Exercise directions – Leave out the pictures, then return the records word for word.

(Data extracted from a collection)
*****

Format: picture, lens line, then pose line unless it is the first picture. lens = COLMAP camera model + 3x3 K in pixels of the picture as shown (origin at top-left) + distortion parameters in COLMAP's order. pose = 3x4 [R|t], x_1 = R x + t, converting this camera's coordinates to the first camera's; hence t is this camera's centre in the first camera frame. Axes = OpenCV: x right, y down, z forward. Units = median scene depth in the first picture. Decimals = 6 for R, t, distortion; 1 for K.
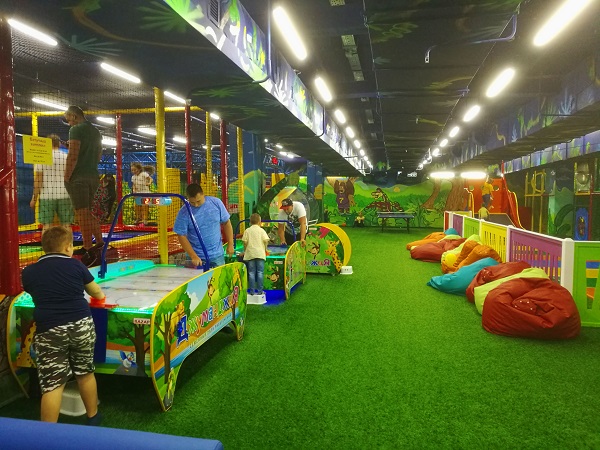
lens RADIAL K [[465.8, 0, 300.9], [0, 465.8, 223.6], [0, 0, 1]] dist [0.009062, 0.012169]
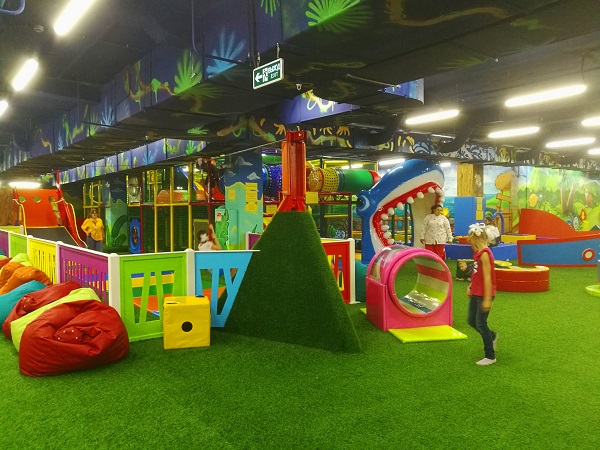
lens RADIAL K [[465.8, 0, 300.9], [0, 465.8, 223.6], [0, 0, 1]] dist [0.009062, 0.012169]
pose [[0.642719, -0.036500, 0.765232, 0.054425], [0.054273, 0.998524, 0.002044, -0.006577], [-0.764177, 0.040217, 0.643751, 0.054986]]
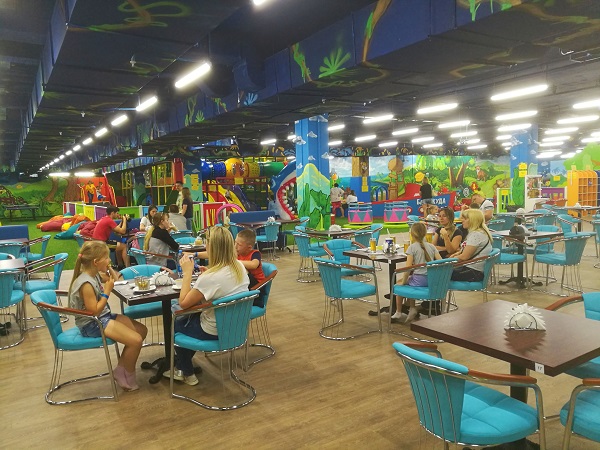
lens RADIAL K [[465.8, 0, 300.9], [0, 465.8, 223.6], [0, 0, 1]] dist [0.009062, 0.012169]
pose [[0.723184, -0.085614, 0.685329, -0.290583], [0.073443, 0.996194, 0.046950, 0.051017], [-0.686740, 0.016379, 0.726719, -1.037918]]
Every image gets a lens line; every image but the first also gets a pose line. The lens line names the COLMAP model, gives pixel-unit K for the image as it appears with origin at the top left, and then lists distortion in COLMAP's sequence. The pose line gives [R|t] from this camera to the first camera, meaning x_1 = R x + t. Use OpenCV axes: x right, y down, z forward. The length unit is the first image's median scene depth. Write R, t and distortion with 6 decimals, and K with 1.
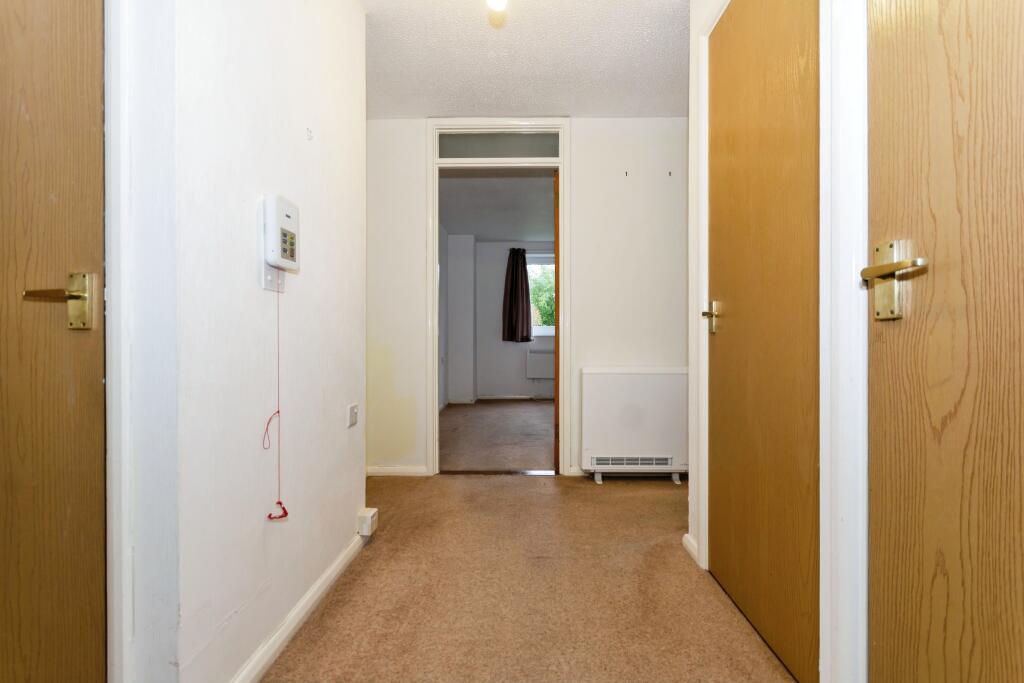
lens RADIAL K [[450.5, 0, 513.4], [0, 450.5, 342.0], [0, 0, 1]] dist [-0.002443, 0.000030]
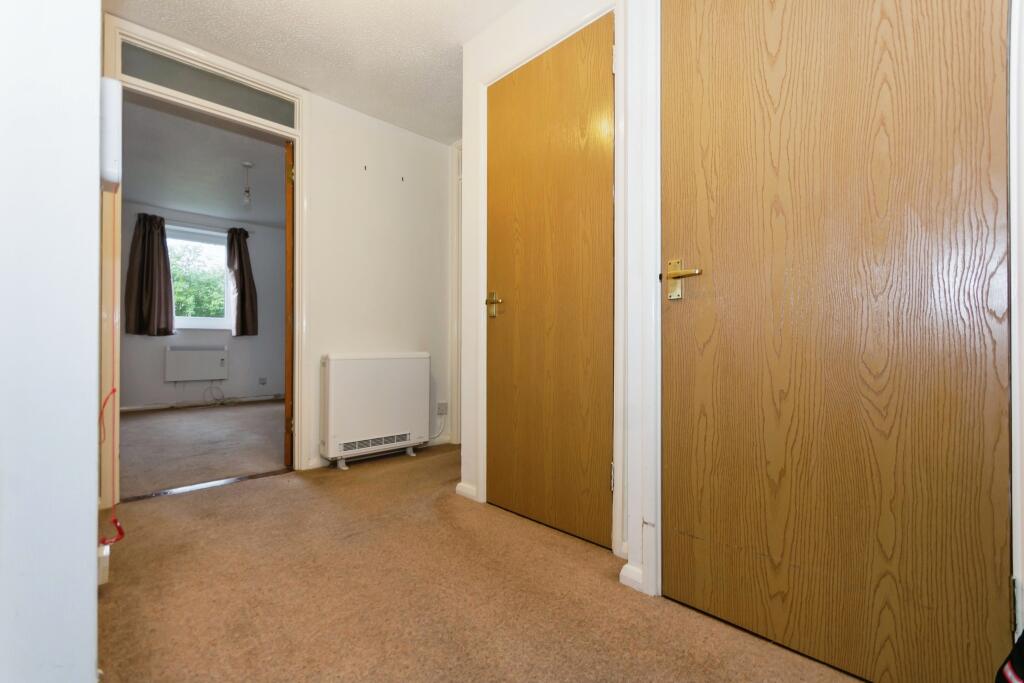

*****

Response area –
Format: picture, lens line, then pose line unless it is the first picture. lens = COLMAP camera model + 3x3 K in pixels of the picture as shown (origin at top-left) + distortion parameters in COLMAP's order. pose = 3x4 [R|t], x_1 = R x + t, converting this camera's coordinates to the first camera's; hence t is this camera's centre in the first camera frame. Axes = OpenCV: x right, y down, z forward. Units = median scene depth in the first picture. Decimals = 6 for R, t, distortion; 1 for K.
lens RADIAL K [[465.8, 0, 300.9], [0, 465.8, 223.6], [0, 0, 1]] dist [0.009062, 0.012169]
lens RADIAL K [[465.8, 0, 300.9], [0, 465.8, 223.6], [0, 0, 1]] dist [0.009062, 0.012169]
pose [[0.642719, -0.036500, 0.765232, 0.054425], [0.054273, 0.998524, 0.002044, -0.006577], [-0.764177, 0.040217, 0.643751, 0.054986]]
lens RADIAL K [[465.8, 0, 300.9], [0, 465.8, 223.6], [0, 0, 1]] dist [0.009062, 0.012169]
pose [[0.723184, -0.085614, 0.685329, -0.290583], [0.073443, 0.996194, 0.046950, 0.051017], [-0.686740, 0.016379, 0.726719, -1.037918]]
Every image gets a lens line; every image but the first also gets a pose line. The lens line names the COLMAP model, gives pixel-unit K for the image as it appears with origin at the top left, and then lists distortion in COLMAP's sequence. The pose line gives [R|t] from this camera to the first camera, meaning x_1 = R x + t. Use OpenCV axes: x right, y down, z forward. The length unit is the first image's median scene depth. Write R, t and distortion with 6 decimals, and K with 1.
lens RADIAL K [[450.5, 0, 513.4], [0, 450.5, 342.0], [0, 0, 1]] dist [-0.002443, 0.000030]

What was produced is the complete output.